The same day Oli and I got back to Tokyo, our parents arrived in Tokyo from England. There was nearly a week's overlap when 4/5 of the family were rocking out in Tokyo together (mad props to my little brother Greg who couldn't make it. And Happy Birthday for a month ago. Sorry I'm a bit late with that - Oli turned up and got me all confused and distracted). On my Mum's Birthday we went to say a Kabuki play which was fascinating, but very slow-paced and incredibly long. We gave up after the second act, which was after about two and three-quarter hours, because it was getting late and we wanted to find some dinner. The Kabuki also provided great entertainment for the entire remainder of the holiday, thanks to my Dad's Kabuki impersonations. He's really quite good at it - you should ask him to do it for you sometime. After Kabuki and dinner we went for Karaoke - can you imagine a more Japanesey way to spend a Birthday?

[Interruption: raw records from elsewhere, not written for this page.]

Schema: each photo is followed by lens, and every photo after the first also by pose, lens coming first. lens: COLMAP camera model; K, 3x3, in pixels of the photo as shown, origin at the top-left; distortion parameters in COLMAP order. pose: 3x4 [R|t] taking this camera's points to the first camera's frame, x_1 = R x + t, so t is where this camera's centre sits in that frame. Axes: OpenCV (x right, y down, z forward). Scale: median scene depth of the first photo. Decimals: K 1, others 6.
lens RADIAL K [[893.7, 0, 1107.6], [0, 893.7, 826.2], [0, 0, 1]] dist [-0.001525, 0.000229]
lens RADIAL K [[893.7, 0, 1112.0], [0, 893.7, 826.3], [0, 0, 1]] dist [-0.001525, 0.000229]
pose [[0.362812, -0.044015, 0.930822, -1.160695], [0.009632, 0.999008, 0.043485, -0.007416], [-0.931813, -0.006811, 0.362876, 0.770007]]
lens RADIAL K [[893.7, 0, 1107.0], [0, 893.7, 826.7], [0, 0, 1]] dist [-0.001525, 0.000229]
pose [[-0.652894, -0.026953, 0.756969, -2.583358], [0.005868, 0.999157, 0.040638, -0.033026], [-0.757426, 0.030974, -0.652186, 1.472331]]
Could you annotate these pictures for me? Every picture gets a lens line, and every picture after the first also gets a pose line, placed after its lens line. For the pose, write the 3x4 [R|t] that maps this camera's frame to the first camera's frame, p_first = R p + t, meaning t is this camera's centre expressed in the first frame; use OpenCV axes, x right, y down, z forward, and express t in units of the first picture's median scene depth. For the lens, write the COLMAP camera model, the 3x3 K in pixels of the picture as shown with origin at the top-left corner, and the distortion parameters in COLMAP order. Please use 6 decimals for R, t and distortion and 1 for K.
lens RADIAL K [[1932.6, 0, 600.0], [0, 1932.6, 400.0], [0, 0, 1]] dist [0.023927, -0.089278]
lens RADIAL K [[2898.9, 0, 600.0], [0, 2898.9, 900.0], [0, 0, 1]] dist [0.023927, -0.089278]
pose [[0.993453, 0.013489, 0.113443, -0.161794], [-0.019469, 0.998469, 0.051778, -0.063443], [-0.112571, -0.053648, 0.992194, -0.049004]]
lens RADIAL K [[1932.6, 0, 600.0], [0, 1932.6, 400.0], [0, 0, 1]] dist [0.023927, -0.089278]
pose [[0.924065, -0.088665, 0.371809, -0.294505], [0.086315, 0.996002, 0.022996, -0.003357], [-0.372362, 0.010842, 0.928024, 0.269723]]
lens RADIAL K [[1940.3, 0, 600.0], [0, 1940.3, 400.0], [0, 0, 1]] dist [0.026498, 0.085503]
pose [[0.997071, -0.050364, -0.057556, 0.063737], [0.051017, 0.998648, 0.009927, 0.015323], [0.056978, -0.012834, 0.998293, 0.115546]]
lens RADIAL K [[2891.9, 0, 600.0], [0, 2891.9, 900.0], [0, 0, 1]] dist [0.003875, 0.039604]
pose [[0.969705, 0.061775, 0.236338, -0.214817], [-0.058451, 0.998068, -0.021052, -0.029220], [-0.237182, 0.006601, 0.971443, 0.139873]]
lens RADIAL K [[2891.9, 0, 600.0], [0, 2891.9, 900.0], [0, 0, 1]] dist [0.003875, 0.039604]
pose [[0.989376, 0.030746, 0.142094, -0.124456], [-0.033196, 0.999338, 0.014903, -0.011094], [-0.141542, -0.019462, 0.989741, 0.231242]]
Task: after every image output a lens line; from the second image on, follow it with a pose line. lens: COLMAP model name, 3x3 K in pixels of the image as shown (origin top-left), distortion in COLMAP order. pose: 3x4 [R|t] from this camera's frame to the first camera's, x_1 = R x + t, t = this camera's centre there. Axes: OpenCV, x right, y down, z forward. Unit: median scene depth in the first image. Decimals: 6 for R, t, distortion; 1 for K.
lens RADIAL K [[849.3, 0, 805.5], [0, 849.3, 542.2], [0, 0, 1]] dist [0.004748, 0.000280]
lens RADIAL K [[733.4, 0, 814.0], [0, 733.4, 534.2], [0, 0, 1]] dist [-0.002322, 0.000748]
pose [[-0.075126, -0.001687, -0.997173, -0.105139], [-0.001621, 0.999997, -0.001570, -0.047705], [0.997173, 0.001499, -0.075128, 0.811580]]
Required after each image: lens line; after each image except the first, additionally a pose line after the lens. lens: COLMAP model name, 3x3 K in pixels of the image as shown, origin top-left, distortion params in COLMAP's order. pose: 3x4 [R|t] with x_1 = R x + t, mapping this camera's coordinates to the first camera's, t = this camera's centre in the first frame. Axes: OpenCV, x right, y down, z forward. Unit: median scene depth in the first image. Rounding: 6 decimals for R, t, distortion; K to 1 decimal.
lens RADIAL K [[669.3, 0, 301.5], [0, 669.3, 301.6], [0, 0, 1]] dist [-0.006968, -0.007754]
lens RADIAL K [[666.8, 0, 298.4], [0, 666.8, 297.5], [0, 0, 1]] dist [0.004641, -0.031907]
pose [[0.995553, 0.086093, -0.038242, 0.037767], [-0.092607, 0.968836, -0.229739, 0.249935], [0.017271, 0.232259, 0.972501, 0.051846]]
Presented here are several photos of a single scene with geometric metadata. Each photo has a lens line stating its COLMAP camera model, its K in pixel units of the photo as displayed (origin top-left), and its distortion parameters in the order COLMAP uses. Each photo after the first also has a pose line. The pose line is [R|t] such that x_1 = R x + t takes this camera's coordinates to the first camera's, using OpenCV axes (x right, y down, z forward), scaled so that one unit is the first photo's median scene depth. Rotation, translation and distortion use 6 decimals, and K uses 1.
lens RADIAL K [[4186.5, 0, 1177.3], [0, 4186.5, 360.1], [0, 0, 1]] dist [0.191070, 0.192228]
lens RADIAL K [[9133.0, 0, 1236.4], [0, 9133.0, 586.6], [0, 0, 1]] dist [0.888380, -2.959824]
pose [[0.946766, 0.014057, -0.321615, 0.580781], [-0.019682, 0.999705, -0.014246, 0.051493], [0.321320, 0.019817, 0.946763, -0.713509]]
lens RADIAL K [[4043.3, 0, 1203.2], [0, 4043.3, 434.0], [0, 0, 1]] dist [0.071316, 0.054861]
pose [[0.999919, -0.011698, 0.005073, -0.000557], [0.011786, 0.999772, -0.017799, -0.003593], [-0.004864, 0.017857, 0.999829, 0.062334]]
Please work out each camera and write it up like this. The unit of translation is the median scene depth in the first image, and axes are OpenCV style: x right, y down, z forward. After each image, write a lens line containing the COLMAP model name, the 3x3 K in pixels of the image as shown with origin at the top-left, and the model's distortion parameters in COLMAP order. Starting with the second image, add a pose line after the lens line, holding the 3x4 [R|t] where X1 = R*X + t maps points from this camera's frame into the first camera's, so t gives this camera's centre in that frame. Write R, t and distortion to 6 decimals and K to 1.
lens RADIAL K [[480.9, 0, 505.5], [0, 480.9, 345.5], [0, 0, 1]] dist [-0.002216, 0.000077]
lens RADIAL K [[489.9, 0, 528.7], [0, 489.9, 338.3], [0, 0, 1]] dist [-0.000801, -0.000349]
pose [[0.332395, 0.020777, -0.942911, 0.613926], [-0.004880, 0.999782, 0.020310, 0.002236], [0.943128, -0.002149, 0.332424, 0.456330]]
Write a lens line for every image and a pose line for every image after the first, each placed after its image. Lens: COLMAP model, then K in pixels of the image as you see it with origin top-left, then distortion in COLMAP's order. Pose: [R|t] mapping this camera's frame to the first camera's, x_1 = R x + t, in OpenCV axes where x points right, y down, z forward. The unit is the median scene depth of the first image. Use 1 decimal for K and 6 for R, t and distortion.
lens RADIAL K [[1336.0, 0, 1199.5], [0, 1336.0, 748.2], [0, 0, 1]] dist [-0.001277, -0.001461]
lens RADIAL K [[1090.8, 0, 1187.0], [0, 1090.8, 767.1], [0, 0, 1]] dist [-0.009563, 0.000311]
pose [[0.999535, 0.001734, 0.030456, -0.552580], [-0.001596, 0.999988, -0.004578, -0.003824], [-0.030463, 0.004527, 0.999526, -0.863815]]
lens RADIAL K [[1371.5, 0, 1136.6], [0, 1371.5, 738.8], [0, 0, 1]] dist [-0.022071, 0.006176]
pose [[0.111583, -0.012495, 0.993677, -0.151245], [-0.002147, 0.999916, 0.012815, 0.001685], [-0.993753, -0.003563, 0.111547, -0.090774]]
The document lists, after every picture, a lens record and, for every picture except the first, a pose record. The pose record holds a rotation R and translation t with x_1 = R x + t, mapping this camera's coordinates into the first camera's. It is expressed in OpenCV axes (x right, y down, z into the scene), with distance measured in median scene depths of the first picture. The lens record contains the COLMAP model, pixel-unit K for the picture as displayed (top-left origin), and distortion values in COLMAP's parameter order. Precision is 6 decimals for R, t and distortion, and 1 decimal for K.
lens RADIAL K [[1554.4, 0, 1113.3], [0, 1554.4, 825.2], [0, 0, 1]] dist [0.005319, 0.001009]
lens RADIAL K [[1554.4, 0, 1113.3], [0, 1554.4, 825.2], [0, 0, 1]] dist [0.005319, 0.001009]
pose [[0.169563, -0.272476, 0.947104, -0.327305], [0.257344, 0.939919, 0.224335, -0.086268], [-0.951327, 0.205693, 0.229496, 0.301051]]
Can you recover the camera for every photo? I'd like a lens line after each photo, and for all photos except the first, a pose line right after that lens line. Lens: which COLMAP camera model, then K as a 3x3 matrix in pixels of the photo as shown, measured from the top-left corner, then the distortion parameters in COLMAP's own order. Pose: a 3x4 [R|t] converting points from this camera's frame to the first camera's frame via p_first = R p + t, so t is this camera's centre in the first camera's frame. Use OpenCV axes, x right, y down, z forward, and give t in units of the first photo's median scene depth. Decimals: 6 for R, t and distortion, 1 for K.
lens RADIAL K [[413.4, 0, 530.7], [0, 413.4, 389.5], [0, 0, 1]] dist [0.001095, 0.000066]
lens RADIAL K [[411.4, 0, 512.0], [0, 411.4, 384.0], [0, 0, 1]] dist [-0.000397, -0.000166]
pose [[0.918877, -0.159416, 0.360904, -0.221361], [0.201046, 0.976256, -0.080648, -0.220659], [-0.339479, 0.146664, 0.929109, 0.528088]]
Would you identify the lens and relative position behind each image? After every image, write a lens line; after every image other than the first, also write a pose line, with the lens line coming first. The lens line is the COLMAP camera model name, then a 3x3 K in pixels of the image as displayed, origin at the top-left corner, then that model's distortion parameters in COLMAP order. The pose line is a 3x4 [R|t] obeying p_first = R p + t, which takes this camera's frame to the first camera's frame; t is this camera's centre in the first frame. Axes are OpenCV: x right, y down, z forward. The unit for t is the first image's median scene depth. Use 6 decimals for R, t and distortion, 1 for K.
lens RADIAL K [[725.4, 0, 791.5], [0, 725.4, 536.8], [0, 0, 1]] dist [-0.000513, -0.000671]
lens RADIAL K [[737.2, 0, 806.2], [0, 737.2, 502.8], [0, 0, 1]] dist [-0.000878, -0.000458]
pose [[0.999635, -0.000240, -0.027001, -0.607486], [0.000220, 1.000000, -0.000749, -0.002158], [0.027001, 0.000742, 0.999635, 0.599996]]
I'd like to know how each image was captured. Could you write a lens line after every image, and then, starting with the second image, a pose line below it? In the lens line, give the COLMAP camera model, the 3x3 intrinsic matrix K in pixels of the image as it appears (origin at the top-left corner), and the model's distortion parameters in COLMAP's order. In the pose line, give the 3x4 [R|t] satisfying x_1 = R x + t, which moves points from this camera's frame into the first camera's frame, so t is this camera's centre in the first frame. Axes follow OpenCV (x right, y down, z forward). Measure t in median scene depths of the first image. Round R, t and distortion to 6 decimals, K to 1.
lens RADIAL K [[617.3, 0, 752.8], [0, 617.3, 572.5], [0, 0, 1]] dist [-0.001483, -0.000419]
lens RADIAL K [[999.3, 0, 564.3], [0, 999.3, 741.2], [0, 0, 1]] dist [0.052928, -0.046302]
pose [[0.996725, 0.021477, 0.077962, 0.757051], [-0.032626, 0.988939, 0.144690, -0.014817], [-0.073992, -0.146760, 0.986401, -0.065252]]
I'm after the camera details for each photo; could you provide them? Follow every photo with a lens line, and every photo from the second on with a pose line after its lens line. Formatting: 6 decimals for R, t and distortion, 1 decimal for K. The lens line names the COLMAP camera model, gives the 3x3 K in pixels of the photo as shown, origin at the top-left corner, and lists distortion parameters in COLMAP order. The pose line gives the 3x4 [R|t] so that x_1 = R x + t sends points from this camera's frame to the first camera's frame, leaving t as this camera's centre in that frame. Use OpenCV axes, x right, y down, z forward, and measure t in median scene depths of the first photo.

This blog will be continued tomorrow. I'm off for an all-night karaoke disaster. Don't expect much from me tomorrow. I'll speak to you all again soon.

1 comment:

Barto said...

Hope you enjoyed your karaoke all nighter, although I am glad that such things don't exist in this country, other than at Lucy's house where they go home to play Lips at 4am.

Also, I have a photo of me looking in the wrong direction in front of that shiny goldl temple too. How peculiar.